Karnataka High Court

Ranganna vs Chikkanna on 11 October, 1995

Equivalent citations: ILR1996KAR491, 1996(5)KARLJ325, 1996 A I H C 905, (1996) 3 CIVLJ 470 (1996) 4 CURCC 98, (1996) 4 CURCC 98

ORDER
 

Hari Nath Tilhari, J.   
 

1. This Revision Petition under Section 115 of the Code of Civil Procedure, has been preferred by the defendants challenging the order dated: 7.7.1995, whereby, the Trial Court has granted the leave to file the suit under Section 92 of the Code of Civil Procedure, for short, 'Code' after having heard the Counsel for the applicants -respondents. The order dated 7.7.95, reads as under:

"Perused the petition, heard the Counsel. Permitted to sue and office to register the suit and post the same at 3 P.M. today."

2. The suit was numbered as O.S. No. 1/1995, The learned Additional District Judge, Tumkur, disposed of I.As. I & II, that is, application - I.A.I under Order 1 Rule 8 of the Code and application -I.A.II under Order 39 Rules 1 and 2 read with Section 24 of the Code and granted an exparte injunction order which reads as under:

"Perused the documents filed along with the plaint and heard the Counsel for the plaintiffs.

**Directives**
(1) In the court order, what is the date of the Trial Court order that the revision petition challenges?
(2) Restate the paragraph of the court order that begins "1. This Revision Petition" in a single shorter sentence that keeps its main facts.
(3) Write out the passage of the court order from "Equivalent citations: ILR1996KAR491, 1996(5)KARLJ325, 1996" to "Nath Tilhari, J.".

(Collection entries)
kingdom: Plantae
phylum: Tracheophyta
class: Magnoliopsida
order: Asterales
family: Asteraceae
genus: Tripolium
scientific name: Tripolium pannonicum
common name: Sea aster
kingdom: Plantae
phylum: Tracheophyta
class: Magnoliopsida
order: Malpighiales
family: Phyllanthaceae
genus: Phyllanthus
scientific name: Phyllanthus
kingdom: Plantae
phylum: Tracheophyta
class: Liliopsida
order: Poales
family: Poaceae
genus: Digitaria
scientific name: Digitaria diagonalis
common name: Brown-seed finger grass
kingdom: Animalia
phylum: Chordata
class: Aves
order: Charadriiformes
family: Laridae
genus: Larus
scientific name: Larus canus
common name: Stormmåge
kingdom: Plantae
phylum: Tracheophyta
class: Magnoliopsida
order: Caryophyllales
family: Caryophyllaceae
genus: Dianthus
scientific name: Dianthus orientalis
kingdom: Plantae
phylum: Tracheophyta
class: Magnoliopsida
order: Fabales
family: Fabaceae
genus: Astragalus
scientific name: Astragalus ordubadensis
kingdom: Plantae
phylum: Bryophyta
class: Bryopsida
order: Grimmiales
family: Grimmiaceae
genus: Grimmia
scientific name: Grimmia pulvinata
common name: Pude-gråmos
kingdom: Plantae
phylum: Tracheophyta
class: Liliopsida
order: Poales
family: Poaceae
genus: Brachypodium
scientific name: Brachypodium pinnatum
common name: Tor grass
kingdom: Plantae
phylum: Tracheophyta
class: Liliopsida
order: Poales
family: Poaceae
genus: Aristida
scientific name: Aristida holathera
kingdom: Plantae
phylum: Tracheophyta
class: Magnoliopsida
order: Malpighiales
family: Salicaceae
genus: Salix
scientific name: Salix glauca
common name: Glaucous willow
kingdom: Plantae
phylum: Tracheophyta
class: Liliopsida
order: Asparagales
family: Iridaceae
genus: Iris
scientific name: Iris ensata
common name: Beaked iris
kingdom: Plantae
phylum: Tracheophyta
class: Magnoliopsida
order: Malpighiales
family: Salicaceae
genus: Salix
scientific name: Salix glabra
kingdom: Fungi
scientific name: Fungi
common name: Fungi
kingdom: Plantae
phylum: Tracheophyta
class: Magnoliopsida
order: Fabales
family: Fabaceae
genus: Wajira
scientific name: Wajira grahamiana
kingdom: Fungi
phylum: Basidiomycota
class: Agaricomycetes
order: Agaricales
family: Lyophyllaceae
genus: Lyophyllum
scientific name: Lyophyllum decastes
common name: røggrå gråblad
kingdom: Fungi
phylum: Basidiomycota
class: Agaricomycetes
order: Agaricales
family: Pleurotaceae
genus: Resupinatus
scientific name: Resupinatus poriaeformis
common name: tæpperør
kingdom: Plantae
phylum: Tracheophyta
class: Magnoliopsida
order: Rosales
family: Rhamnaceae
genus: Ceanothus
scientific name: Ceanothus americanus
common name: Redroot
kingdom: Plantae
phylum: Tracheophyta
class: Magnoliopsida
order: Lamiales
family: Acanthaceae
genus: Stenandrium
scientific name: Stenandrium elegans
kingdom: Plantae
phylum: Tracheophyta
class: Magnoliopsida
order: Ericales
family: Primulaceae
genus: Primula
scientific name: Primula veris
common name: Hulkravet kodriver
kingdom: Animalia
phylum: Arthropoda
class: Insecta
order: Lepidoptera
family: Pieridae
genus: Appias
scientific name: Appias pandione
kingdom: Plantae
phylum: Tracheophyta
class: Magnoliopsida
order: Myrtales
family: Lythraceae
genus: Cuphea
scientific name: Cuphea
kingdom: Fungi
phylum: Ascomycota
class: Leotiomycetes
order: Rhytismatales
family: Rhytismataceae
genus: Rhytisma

**Solutions**
(1) 7.7.1995

(2) The defendants filed a revision petition under Section 115 of the Code of Civil Procedure to challenge the Trial Court's order of 7.7.1995, which granted leave to file the suit under Section 92 of the Code after hearing counsel for the applicants-respondents.

(3)
Equivalent citations: ILR1996KAR491, 1996(5)KARLJ325, 1996 A I H C 905, (1996) 3 CIVLJ 470 (1996) 4 CURCC 98, (1996) 4 CURCC 98

ORDER
 

Hari Nath Tilhari, J.